Over the weekend, we rolled out a change to the way we deploy new WireGuard peers.
Before this weekend, creating a new peer might have taken 60-90 seconds (sometimes even more). It was really painful. After this weekend, new peers should take a mostly imperceptible time to create (single-digit seconds, maybe).
If you’re a current user, and you’re mostly just using flyctl
from a terminal window on the same machine, this change shouldn’t really impact you at all: this only impacts enrollment in WireGuard, and doesn’t change the way WireGuard works for existing peers.
But if you’re using flyctl
as part of a CI process somewhere, this change might make a really big difference; your build times might be improved dramatically. That’s because CI builds often ask `flyctl to make a new WireGuard peer for every run, unless you go way out of your way to cache the WireGuard credentials. That’s not something you should ever have to do anymore.
The short story of the change is that we use Consul to propagate WireGuard configuration from our API server to our production gateway machines. Consul, for us, is relatively slow (we do some abusive things with it). Worse still is the way we pulled information from Consul to WireGuard: we used a consul-templaterb template to rewrite a wg.conf
file on our gateways, and that templating process had gotten s-l-o-w.
What we do now is run an internal service on all our gateways. The service is much more efficient about pulling information from Consul and applying it to our configuration. More importantly, it exposes a messaging API over NATS (which runs over our internal WireGuard mesh) that allows our API to send a message to enroll a new peer, and then get a real-time confirmation that the peer has been added, which is relayed through the API. Before this change, when you added a new peer, flyctl
would immediately start knocking on the doors of the gateway, asking “are you ready yet? how about now?”. Now, the API just tells you for sure that the peer’s been added, and that process takes ~1 second to run.

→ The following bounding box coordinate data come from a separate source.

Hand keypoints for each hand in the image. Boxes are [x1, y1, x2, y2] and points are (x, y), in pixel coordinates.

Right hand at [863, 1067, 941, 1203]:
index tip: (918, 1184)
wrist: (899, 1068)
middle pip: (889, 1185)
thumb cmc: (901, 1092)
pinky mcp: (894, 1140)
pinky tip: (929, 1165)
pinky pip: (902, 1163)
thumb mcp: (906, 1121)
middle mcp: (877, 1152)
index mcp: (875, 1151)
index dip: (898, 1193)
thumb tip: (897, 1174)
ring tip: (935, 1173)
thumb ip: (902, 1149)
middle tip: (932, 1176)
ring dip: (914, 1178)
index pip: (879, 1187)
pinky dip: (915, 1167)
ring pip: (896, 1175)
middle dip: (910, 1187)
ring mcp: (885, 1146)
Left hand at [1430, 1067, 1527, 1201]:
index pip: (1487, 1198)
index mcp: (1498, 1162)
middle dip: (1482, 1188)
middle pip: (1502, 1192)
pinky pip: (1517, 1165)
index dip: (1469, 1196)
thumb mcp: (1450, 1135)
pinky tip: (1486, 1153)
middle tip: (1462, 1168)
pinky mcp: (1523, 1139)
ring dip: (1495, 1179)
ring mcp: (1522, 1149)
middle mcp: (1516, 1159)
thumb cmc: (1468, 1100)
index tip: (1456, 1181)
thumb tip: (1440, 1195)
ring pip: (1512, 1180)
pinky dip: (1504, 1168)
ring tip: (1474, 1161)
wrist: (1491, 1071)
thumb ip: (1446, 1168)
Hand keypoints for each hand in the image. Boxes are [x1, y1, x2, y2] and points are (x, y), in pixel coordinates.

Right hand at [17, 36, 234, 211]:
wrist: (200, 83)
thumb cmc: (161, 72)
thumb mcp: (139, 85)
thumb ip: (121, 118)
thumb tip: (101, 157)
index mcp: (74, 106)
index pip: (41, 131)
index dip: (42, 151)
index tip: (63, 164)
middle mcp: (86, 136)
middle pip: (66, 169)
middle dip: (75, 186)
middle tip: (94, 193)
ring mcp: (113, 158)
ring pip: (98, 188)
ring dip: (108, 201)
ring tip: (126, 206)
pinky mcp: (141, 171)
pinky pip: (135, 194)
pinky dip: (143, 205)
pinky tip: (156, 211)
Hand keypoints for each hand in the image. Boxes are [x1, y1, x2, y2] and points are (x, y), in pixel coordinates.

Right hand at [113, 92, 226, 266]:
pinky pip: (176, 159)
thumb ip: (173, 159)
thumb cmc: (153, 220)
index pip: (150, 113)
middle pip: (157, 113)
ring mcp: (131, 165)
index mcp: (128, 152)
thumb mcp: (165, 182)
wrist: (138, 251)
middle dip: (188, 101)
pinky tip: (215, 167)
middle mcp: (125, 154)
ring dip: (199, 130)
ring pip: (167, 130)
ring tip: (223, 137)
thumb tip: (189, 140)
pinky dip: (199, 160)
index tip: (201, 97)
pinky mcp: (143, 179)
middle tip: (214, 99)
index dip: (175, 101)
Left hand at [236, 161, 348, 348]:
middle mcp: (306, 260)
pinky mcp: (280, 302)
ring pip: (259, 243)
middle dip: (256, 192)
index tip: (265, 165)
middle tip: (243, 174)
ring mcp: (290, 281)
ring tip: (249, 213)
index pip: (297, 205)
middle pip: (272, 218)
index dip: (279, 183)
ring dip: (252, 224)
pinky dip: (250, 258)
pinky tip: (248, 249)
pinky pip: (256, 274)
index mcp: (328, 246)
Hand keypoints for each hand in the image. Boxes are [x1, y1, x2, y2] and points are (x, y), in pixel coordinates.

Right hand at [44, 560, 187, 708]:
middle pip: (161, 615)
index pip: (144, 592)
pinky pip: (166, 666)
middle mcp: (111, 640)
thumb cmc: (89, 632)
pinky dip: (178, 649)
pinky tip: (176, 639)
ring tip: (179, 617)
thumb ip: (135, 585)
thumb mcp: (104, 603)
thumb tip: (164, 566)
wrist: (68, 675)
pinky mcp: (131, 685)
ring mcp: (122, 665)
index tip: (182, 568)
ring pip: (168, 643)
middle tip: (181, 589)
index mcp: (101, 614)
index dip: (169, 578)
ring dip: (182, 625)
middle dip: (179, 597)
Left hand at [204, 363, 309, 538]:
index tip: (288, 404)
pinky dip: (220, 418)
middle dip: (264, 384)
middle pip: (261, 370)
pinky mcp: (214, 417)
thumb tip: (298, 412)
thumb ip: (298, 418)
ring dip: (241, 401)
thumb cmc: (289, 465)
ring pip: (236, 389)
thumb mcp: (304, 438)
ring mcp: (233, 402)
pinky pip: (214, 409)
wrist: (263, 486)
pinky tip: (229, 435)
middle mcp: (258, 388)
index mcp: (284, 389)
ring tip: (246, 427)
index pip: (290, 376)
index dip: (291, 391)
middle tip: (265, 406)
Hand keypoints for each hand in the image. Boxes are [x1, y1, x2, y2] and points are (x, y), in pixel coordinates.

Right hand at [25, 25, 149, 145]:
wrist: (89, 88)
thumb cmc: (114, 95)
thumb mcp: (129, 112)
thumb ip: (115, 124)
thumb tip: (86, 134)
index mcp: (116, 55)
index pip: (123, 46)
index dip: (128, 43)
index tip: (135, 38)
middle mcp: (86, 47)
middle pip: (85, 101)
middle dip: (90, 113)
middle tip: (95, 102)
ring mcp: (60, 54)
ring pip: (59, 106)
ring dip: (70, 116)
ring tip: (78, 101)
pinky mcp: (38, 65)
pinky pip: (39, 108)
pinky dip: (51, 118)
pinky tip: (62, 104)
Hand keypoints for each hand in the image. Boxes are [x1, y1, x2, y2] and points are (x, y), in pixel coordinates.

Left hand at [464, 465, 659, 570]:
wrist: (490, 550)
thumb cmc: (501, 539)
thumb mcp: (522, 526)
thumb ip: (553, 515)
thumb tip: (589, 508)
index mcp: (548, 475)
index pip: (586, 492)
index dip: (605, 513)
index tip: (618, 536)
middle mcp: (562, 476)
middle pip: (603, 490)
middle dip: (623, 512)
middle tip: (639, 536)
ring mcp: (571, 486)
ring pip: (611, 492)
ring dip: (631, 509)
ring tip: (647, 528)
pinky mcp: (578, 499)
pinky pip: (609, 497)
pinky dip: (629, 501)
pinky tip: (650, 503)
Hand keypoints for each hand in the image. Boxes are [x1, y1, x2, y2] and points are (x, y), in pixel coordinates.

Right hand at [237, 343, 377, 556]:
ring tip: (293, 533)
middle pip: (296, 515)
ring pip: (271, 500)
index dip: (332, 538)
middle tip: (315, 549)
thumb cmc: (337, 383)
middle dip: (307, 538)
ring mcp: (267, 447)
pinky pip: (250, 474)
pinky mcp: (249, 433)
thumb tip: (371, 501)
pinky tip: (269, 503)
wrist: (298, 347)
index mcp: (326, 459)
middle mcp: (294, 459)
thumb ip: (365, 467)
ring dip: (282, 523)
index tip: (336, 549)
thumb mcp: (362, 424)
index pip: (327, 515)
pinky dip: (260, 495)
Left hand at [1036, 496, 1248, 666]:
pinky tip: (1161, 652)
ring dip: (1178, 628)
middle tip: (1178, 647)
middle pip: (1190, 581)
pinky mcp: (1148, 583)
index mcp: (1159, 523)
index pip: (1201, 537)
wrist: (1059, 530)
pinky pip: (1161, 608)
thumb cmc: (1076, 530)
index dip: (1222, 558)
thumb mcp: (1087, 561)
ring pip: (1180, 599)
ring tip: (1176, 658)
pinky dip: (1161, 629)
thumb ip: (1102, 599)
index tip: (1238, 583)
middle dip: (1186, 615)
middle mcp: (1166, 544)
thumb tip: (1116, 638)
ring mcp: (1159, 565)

Again: for your existing peers, nothing should change. If you notice weirdness, let us know!
You will, if you look closely at WireGuard, probably spot weirdness unrelated to this change. That’s a whole can of worms, and we’re still working on that. We suspect that some subset of our users have connectivity issues running WireGuard directly over 51820/udp (corporate firewalls, personal firewalls, aggressive NAT, and VPNs may disrupt it). Let us know if you see that kind of weirdness too; working around these problems is an active project here.